> _What is expected_:
Output must match the records, character for character.
++++ Information
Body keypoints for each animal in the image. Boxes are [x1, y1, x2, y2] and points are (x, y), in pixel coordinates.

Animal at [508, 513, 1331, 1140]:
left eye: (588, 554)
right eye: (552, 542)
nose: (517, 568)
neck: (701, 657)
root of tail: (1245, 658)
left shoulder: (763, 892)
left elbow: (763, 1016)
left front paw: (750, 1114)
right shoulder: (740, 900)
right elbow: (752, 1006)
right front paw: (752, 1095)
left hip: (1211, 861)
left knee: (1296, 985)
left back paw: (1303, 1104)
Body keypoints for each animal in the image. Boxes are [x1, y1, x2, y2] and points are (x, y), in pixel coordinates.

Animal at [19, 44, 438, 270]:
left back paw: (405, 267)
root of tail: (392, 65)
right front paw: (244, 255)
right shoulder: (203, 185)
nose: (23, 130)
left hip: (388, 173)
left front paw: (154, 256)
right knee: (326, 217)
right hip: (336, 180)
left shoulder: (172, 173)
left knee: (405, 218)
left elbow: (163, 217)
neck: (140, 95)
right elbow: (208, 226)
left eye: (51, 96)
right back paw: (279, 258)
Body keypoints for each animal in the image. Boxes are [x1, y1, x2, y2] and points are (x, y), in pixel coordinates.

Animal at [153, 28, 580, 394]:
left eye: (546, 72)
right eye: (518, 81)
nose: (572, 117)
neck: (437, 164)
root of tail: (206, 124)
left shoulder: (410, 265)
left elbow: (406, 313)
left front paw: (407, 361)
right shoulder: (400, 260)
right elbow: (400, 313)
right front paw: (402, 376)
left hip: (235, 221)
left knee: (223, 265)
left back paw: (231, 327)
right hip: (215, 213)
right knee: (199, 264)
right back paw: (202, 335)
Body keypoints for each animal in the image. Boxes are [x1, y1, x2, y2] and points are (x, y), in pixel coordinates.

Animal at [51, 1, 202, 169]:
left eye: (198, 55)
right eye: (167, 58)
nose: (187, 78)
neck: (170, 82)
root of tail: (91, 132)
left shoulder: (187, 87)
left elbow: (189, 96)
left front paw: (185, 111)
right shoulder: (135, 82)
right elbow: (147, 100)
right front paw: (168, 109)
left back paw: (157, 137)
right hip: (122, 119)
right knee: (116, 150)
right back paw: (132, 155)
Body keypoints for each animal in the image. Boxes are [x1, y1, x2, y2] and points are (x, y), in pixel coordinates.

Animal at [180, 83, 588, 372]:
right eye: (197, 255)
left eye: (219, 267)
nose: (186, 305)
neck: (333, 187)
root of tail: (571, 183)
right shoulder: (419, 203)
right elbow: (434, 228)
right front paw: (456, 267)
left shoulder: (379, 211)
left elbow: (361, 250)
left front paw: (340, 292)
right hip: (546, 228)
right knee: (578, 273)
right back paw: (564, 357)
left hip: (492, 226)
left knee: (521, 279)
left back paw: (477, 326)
++++++++
> _Task answer_:
Body keypoints for each animal in the image. Boxes are [x1, y1, x2, y2] and points are (x, y), in pixel coordinates.

Animal at [508, 513, 1331, 1140]:
left eye: (588, 554)
right eye: (552, 542)
nose: (517, 568)
neck: (701, 657)
root of tail: (1245, 658)
left shoulder: (763, 892)
left elbow: (763, 1016)
left front paw: (750, 1114)
right shoulder: (740, 900)
right elbow: (752, 1006)
right front paw: (752, 1095)
left hip: (1211, 861)
left knee: (1296, 985)
left back paw: (1303, 1104)
Body keypoints for each animal in the image. Boxes are [x1, y1, x2, y2] and points are (x, y), in pixel coordinates.

Animal at [19, 44, 438, 270]:
left back paw: (405, 267)
root of tail: (392, 65)
right front paw: (244, 255)
right shoulder: (203, 185)
nose: (23, 130)
left hip: (388, 173)
left front paw: (154, 256)
right knee: (326, 217)
right hip: (336, 180)
left shoulder: (172, 173)
left knee: (405, 218)
left elbow: (163, 217)
neck: (140, 95)
right elbow: (208, 226)
left eye: (51, 96)
right back paw: (279, 258)
Body keypoints for each animal in the image. Boxes are [x1, y1, x2, y2] and points are (x, y), in pixel coordinates.

Animal at [153, 28, 580, 394]:
left eye: (546, 72)
right eye: (518, 81)
nose: (572, 117)
neck: (437, 164)
root of tail: (206, 124)
left shoulder: (410, 265)
left elbow: (406, 313)
left front paw: (407, 361)
right shoulder: (400, 260)
right elbow: (400, 313)
right front paw: (402, 376)
left hip: (235, 221)
left knee: (223, 265)
left back paw: (231, 327)
right hip: (215, 213)
right knee: (199, 264)
right back paw: (202, 335)
Body keypoints for each animal in the image. Boxes are [x1, y1, x2, y2] and points are (x, y), in pixel coordinates.

Animal at [51, 1, 202, 169]:
left eye: (198, 55)
right eye: (167, 58)
nose: (187, 78)
neck: (170, 82)
root of tail: (91, 132)
left shoulder: (187, 87)
left elbow: (189, 96)
left front paw: (185, 111)
right shoulder: (135, 82)
right elbow: (147, 100)
right front paw: (168, 109)
left back paw: (157, 137)
right hip: (122, 119)
right knee: (116, 150)
right back paw: (132, 155)
Body keypoints for each animal in the image. Boxes are [x1, y1, x2, y2] and points are (x, y), in pixel coordinates.

Animal at [180, 83, 588, 372]:
right eye: (197, 255)
left eye: (219, 267)
nose: (186, 305)
neck: (333, 187)
root of tail: (571, 183)
right shoulder: (419, 203)
right elbow: (434, 228)
right front paw: (456, 267)
left shoulder: (379, 211)
left elbow: (361, 250)
left front paw: (340, 292)
right hip: (546, 228)
right knee: (578, 273)
right back paw: (564, 357)
left hip: (492, 226)
left knee: (521, 279)
left back paw: (477, 326)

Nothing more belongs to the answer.